Work instruction
Return only the lines of the listing below that run from the line with "[87,249,105,263] ☒ -> [83,226,100,240] ☐" through the line with "[67,637,84,651] ☒ -> [59,668,75,682] ☐", both ends included, exactly as written.

Working data
__________________________________________________
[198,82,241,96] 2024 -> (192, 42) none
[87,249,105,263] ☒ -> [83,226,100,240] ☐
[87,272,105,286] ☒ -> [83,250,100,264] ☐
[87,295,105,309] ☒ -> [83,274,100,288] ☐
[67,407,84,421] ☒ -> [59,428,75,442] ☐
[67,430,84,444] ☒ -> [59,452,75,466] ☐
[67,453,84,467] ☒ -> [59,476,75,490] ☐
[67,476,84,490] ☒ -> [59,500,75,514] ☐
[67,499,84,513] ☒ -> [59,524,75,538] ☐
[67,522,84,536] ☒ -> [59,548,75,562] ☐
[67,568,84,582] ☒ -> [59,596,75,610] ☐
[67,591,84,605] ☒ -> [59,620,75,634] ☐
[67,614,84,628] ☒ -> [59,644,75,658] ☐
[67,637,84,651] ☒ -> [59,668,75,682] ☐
__________________________________________________
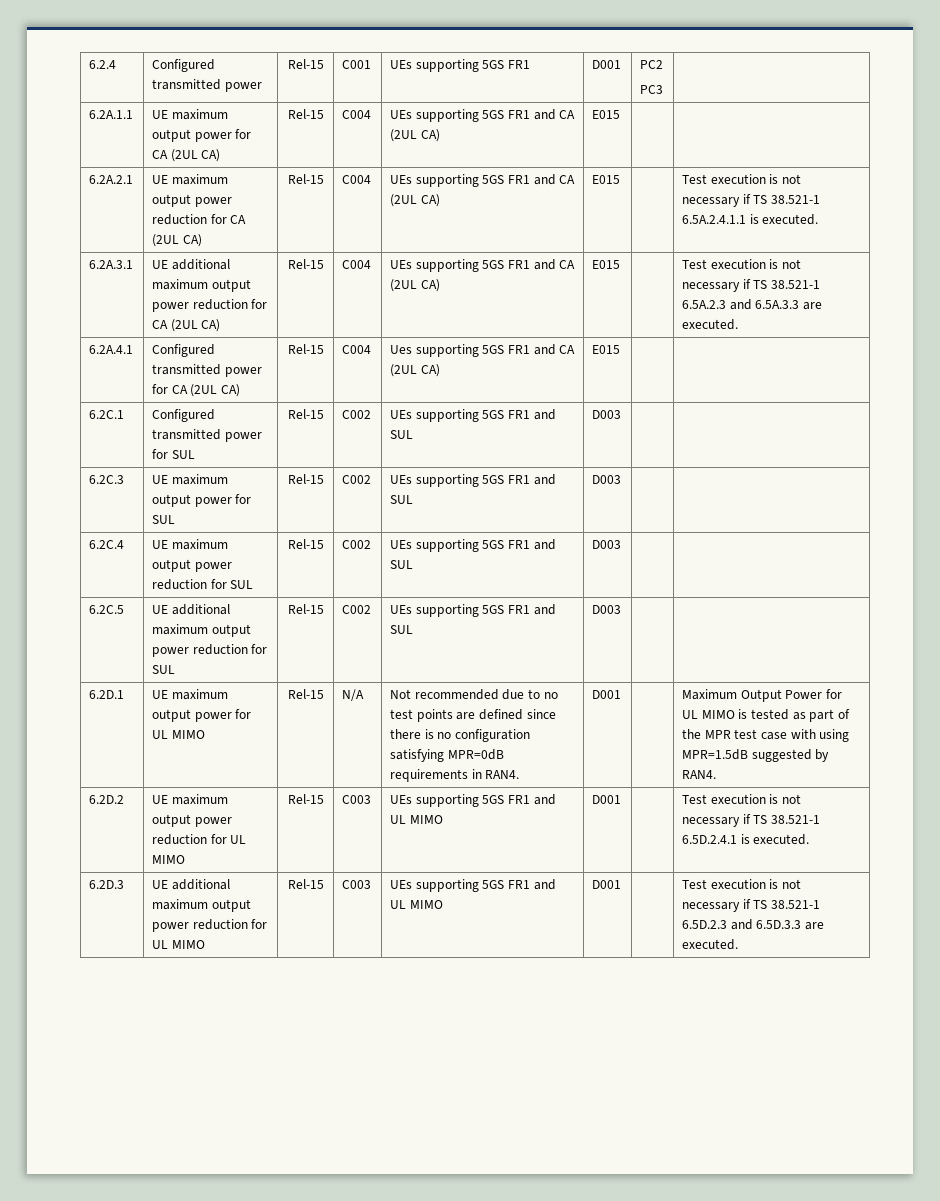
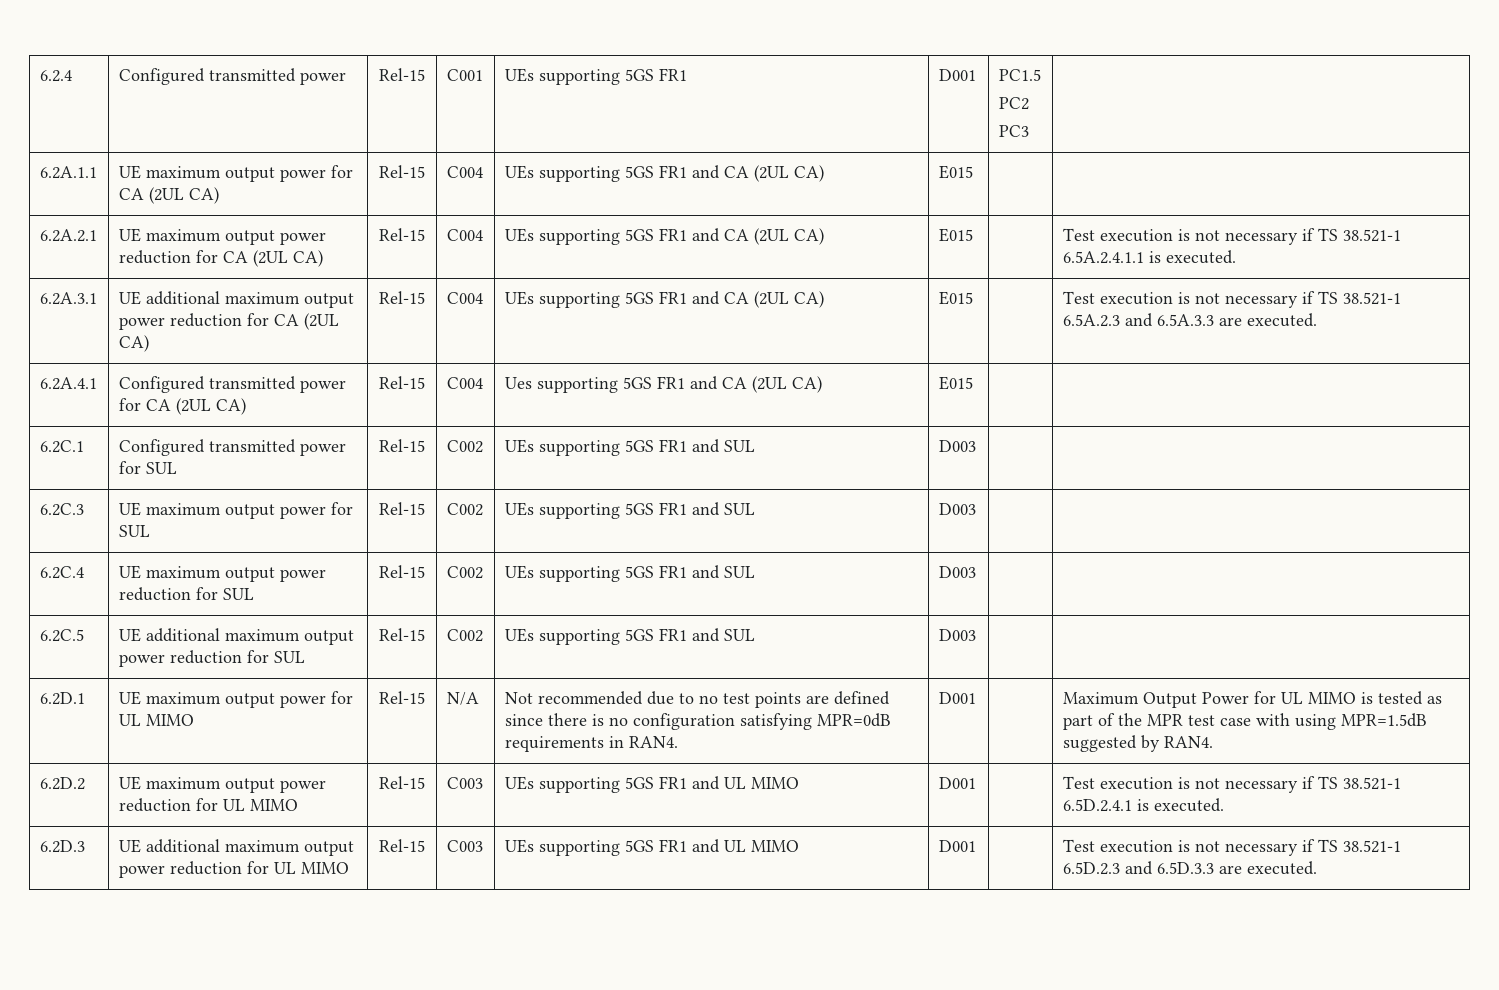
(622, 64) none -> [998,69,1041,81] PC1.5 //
__________________________________________________
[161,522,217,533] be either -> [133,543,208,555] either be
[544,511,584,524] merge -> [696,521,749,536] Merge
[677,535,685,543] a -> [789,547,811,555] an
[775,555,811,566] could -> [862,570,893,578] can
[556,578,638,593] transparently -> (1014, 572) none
__________________________________________________
Your solution
[87,249,105,263] ☒ -> [83,226,100,240] ☐
[87,272,105,286] ☒ -> [83,250,100,264] ☐
[87,295,105,309] ☒ -> [83,274,100,288] ☐
[67,407,84,421] ☒ -> [59,428,75,442] ☐
[67,430,84,444] ☒ -> [59,452,75,466] ☐
[67,453,84,467] ☒ -> [59,476,75,490] ☐
[67,476,84,490] ☒ -> [59,500,75,514] ☐
[67,499,84,513] ☒ -> [59,524,75,538] ☐
[67,522,84,536] ☒ -> [59,548,75,562] ☐
[67,568,84,582] ☒ -> [59,596,75,610] ☐
[67,591,84,605] ☒ -> [59,620,75,634] ☐
[67,614,84,628] ☒ -> [59,644,75,658] ☐
[67,637,84,651] ☒ -> [59,668,75,682] ☐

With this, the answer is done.